Dr. Resnick recounts what happened next: “She went immediately to the obstetrician’s home, rang the doorbell, and the obstetrician came to the door and said, ‘You, you scum of the earth. I hate your guts. Don’t darken my doorstep again. Get out of here,’ and slammed the door.”

Dr. Resnick explains, “So she came back, and I asked, ‘How did your pass go?’ She told me about the experience, and I asked, ‘Well, did this convince you that this man doesn’t love you?’” He concludes, “And she said, ‘No. What could he do? His wife was home,’” adding, “This is a nice example of how no amount of confrontation with reality is going to change an actual delusional belief.”

The third category is the incompetent stalker. “These individuals may have low intelligence or feel narcissistically entitled,” Resnick explained. “They may just see a woman they like and say, ‘Hi, I like you. Let’s f***.’ Believe it or not, some women are put off by this directive.” He noted that incompetent stalkers tend to abandon their targets if threatened but often move on to another victim.

Resnick himself has been stalked by a woman who fits the fourth category: the resentful stalker. “She developed a delusional idea that I was having voodoo sex with her. She would call me and say, ‘Because you had voodoo sex with me, I’m going to keep calling you for the rest of my life.’” These stalkers often have paranoid personalities and want to frighten their victims.

The final category is the predatory stalker, who is preparing for a sexual attack. “These men take pleasure in the sense of power produced by stalking,” Resnick said. “They stalk in the same sense that a fox stalks a rabbit.” These individuals engage in behavioral rehearsal, such as following women to their homes to assess the possibility of breaking in. “These are the most dangerous types of stalkers,” he warned.

######

_WHAT IS REQUIRED_
In the passage on categories of stalkers, which type does Resnick call the most dangerous?

_DATA FOR REVIEW_
######

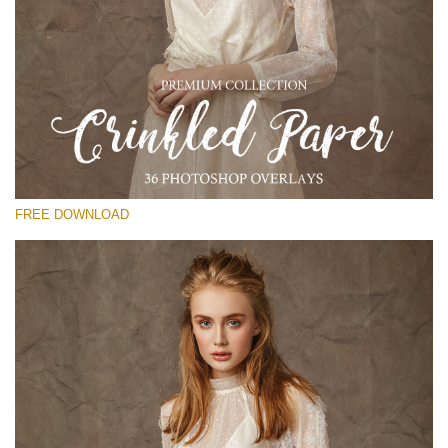
Please select
Free Photoshop Overlay
Small 800*533px
Crinkled Paper
(36 Overlays)
FREE DOWNLOAD
Large 6000*4000px
Entire Collection
(1783 Overlays)
Large 6000*4000px
Free download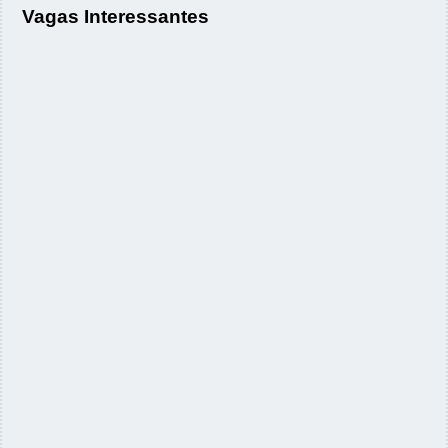
Vagas Interessantes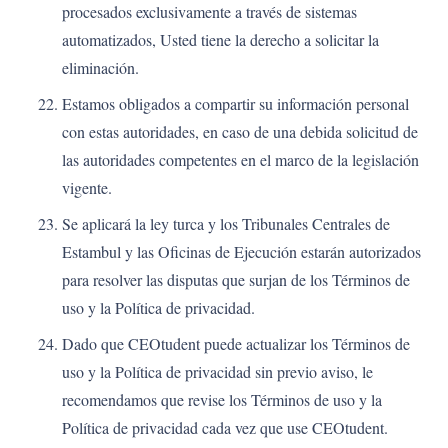
procesados exclusivamente a través de sistemas
automatizados, Usted tiene la derecho a solicitar la
eliminación.
Estamos obligados a compartir su información personal
con estas autoridades, en caso de una debida solicitud de
las autoridades competentes en el marco de la legislación
vigente.
Se aplicará la ley turca y los Tribunales Centrales de
Estambul y las Oficinas de Ejecución estarán autorizados
para resolver las disputas que surjan de los Términos de
uso y la Política de privacidad.
Dado que CEOtudent puede actualizar los Términos de
uso y la Política de privacidad sin previo aviso, le
recomendamos que revise los Términos de uso y la
Política de privacidad cada vez que use CEOtudent.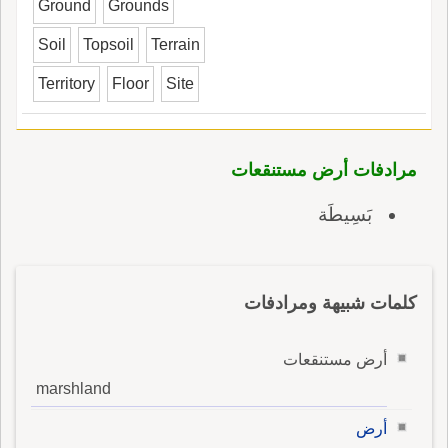
Ground
Grounds
Soil
Topsoil
Terrain
Territory
Floor
Site
مرادفات أرض مستنقعات
بَسِيطَة
كلمات شبيهة ومرادفات
أرض مستنقعات
marshland
أرض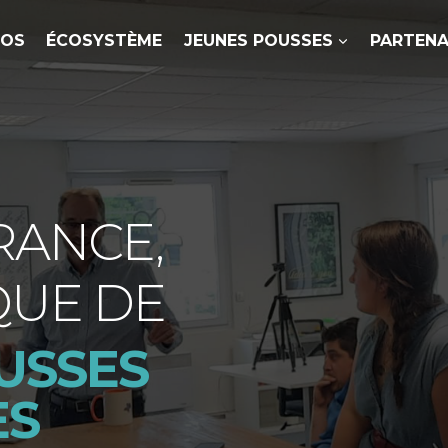
POS
ÉCOSYSTÈME
JEUNES POUSSES
PARTENA
RANCE,
QUE DE
SSES ​
ES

######

_ANSWER BOX_
The predatory stalker, who is preparing for a sexual attack.